Musical Spaces will highlight Canadians with a unique and dedicated following of music lovers. It will also open the hearts and ears of new music fans.Example of the musical talent being profiled in Musical Spaces
Featured musicians for future segments can include:
- Co Bit / Khac Chai – Vietnamese Zither
- Katheryn Petersen (Accordian and creator of the Accordion Noir Festival)
- Meshe Mooette (Piano)
- Lache Cercel – Gypsy/Jazz Violin (Roma)
- Chris Derkson (Cello Looper)
- Geoff Berner (Accordian)
- Corwin Fox (Guitar and Ukelele)
- Hanna Epperson (Violin Looper)
Lara Kroeker Producer/Director/Writer
Lara is a graduate of Emily Carr University of Art & Design with 15 years of experience creating and developing websites and online projects. Lara combines her talent for aesthetics with a deeply practical tech savvy-ness culminating in beautiful designs with National Geographic quality visual narratives.

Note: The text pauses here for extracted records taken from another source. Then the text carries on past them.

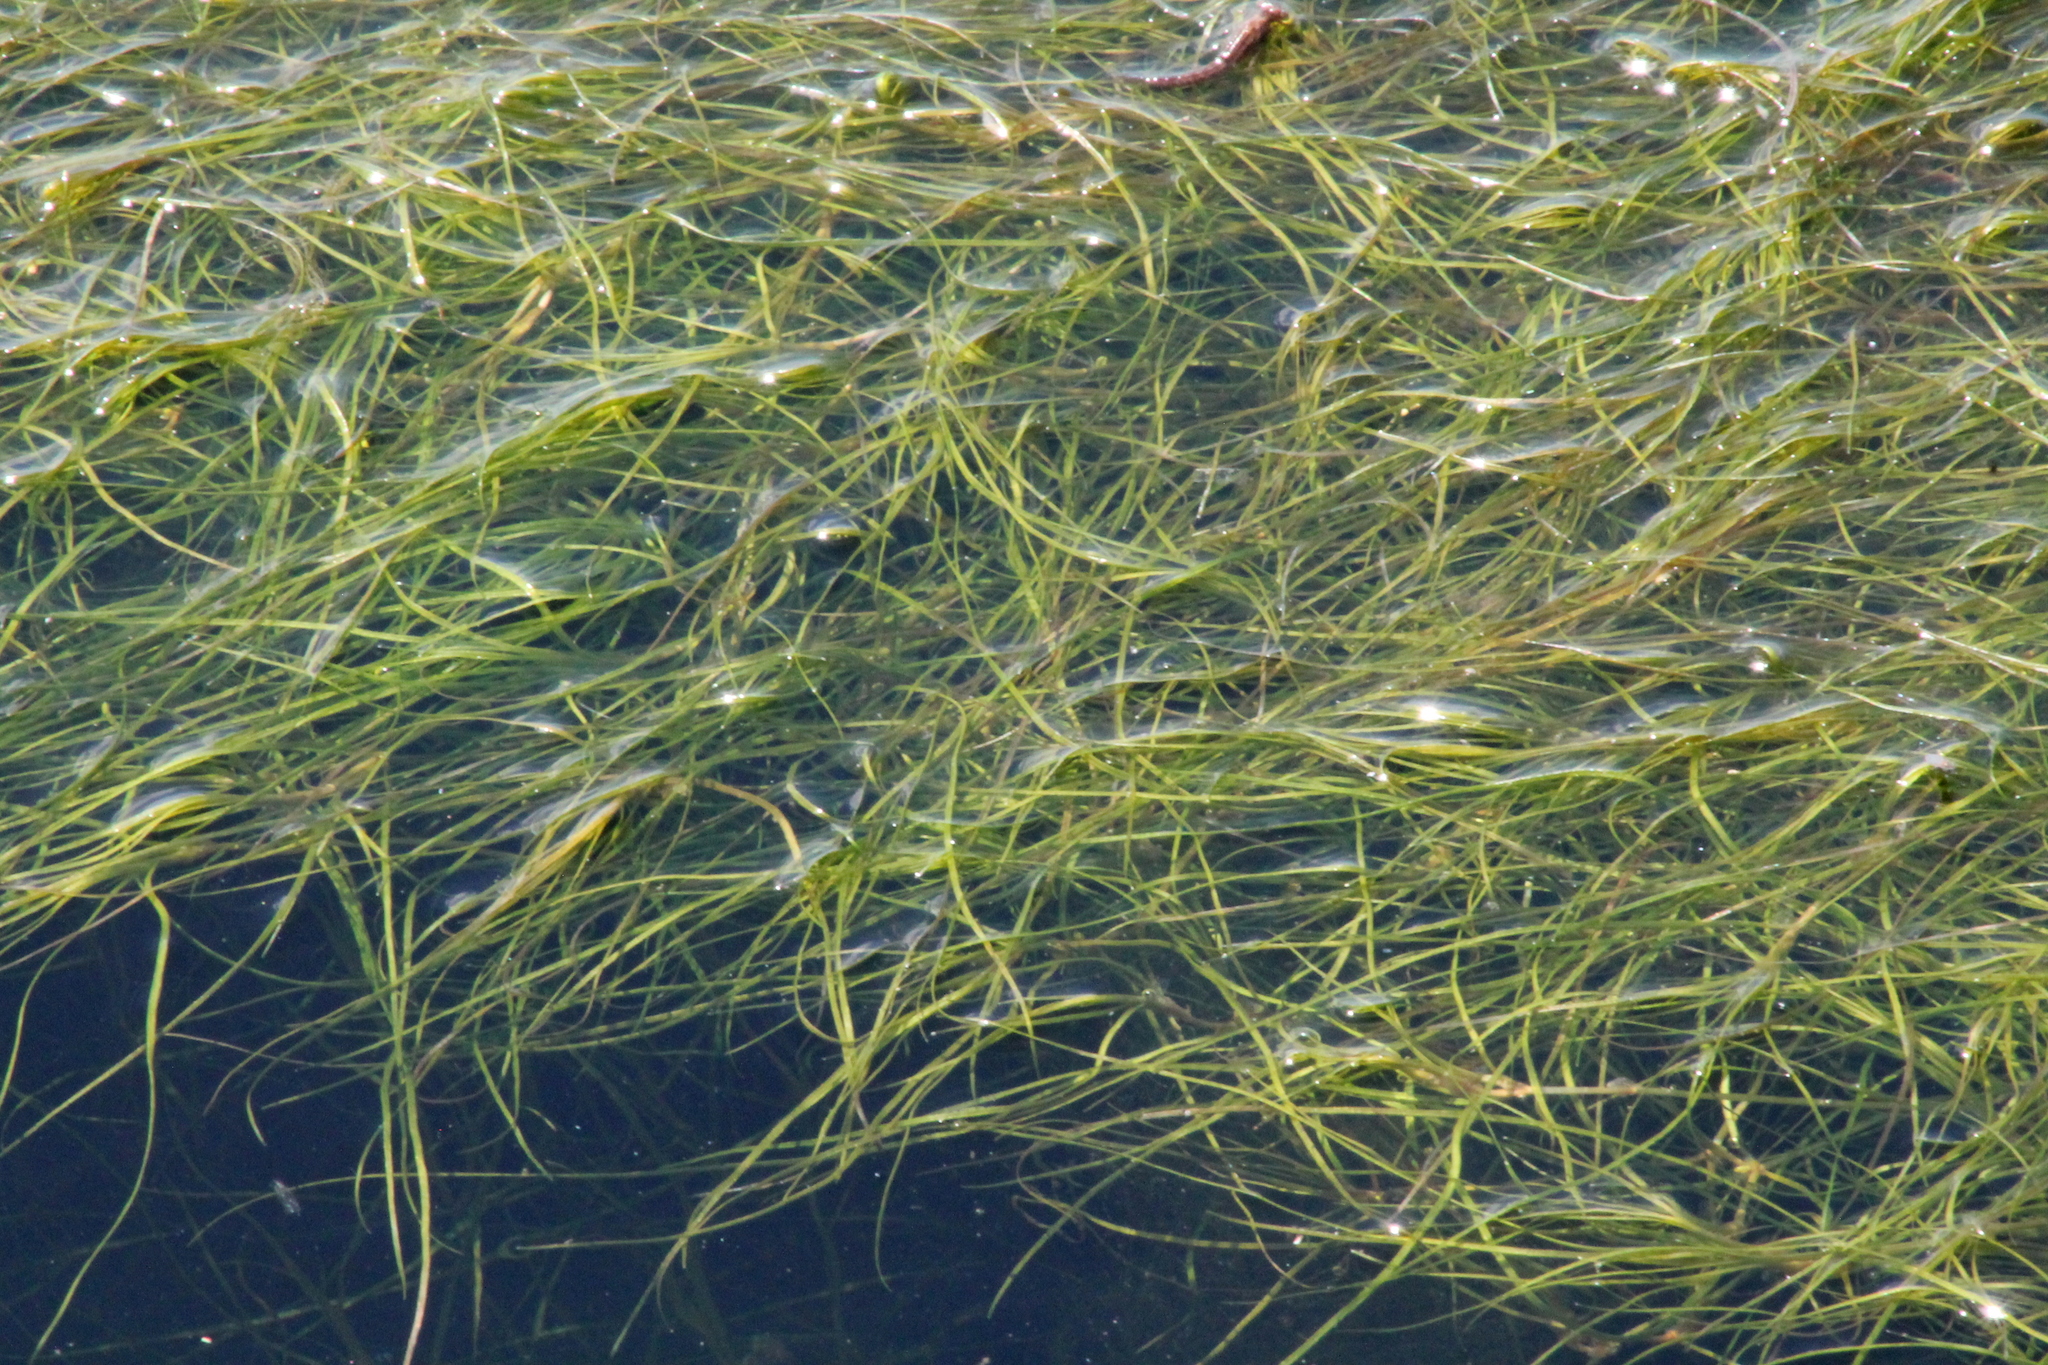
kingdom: Plantae
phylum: Tracheophyta
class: Liliopsida
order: Alismatales
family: Potamogetonaceae
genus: Stuckenia
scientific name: Stuckenia pectinata
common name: Sago pondweed
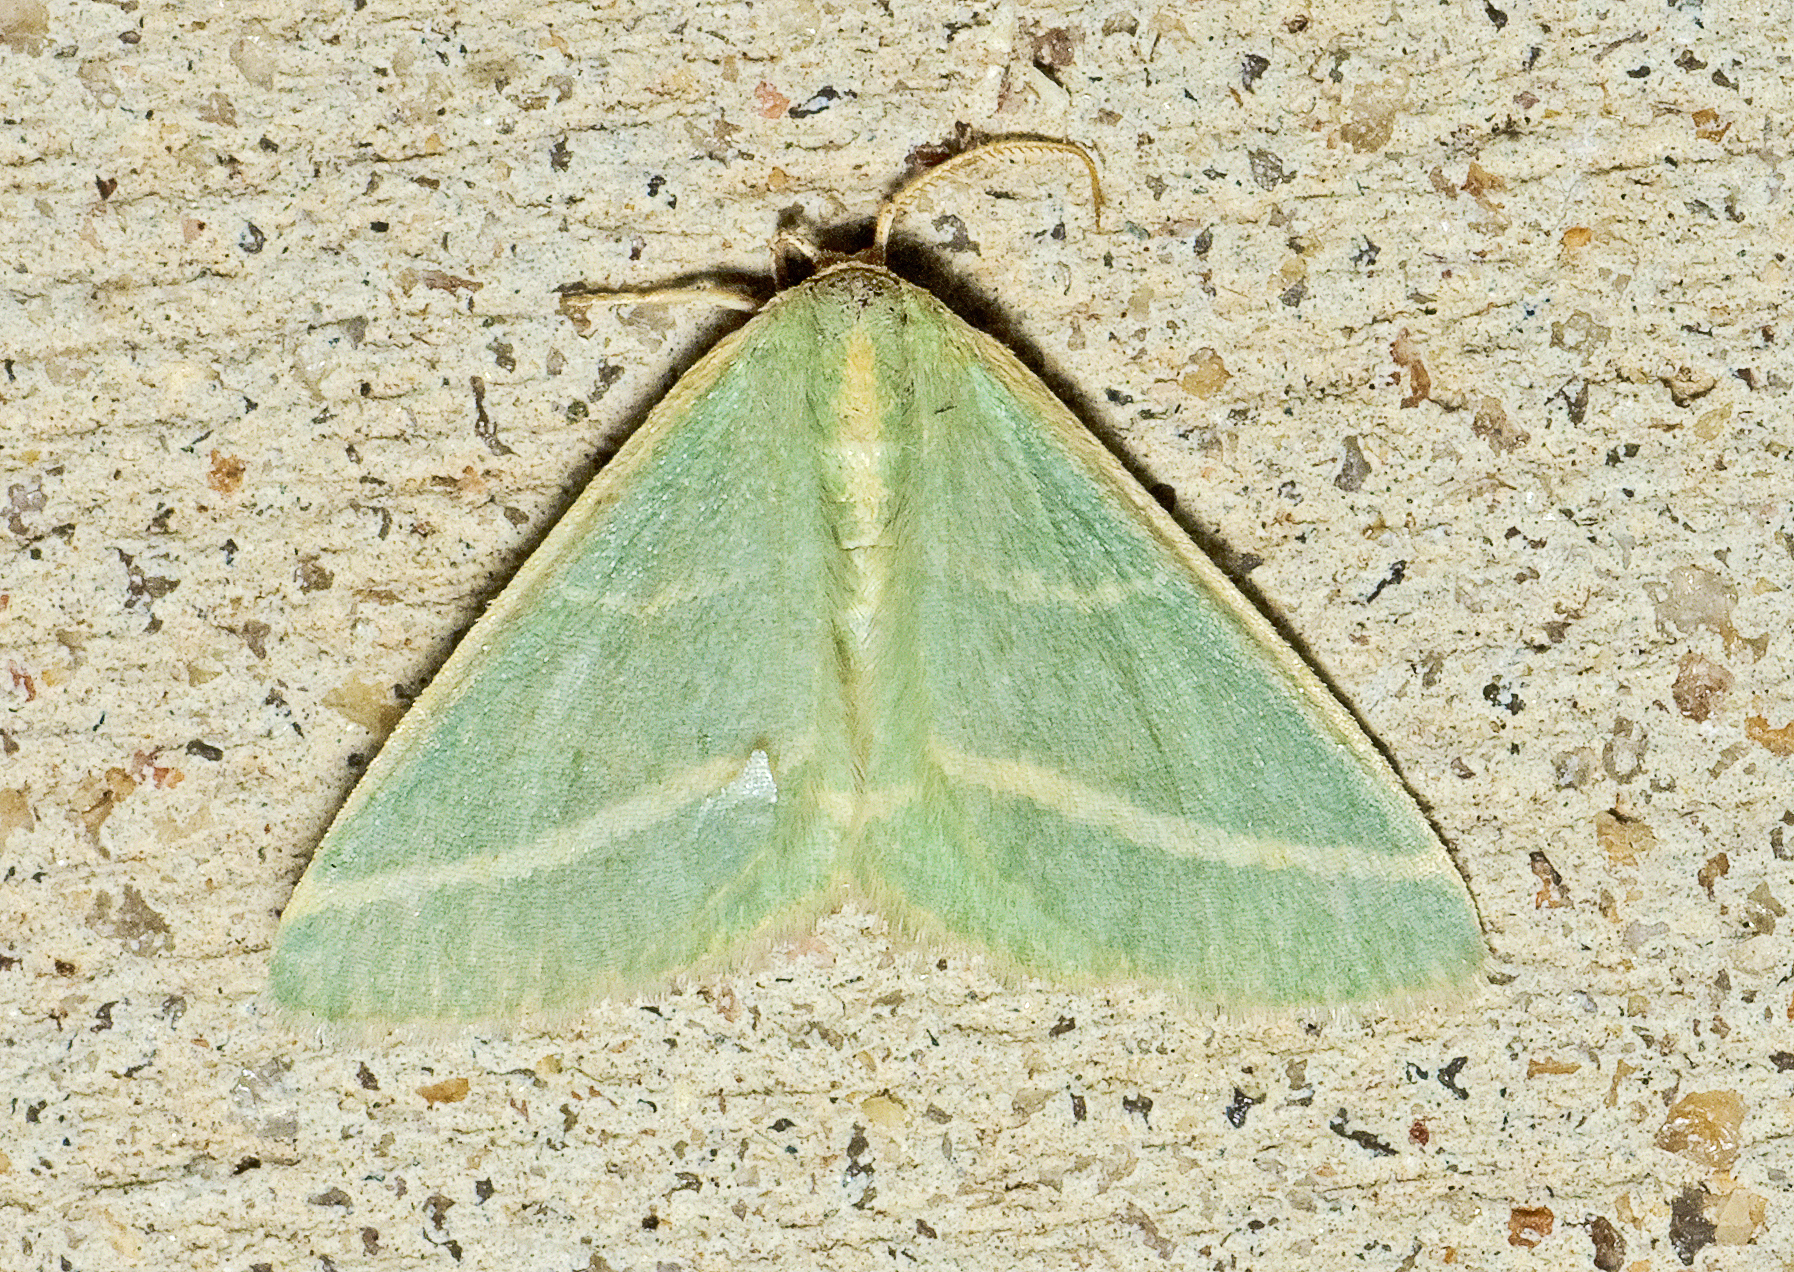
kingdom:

Her interest for this project comes from being a performing violin player and singer who has played and toured across Canada and the US with indie groups Attics and Cellars, Sparrow (North America 2007), The Beauticians (Folk Festivals), The Insomniacs and The Mudlarks. She played with K-OS backup on the George Strombolopolis show, played festival stages with the legendary Odetta, performed on Canada Live on CBC Radio 2 with Attics and Cellars and in the Vancouver Philharmonic.
Lara also hosts a yearly live concert series called the Eastside Music Series with musicians from different communities, genres, ages and backgrounds. The songs are recorded with CBC Engineer Derek Bird in one take in her East Vancouver home and later given to the musicians as a gift. This has evolved into many nights of live music that host many of these same musicians. From this diverse musical background Lara is connected to a myriad of musicians from all over Canada.
Lara’s work has been recognized by the Webbies for 5 consecutive years (Hit the Road) and she teaches website workshops in addition to running a web development company.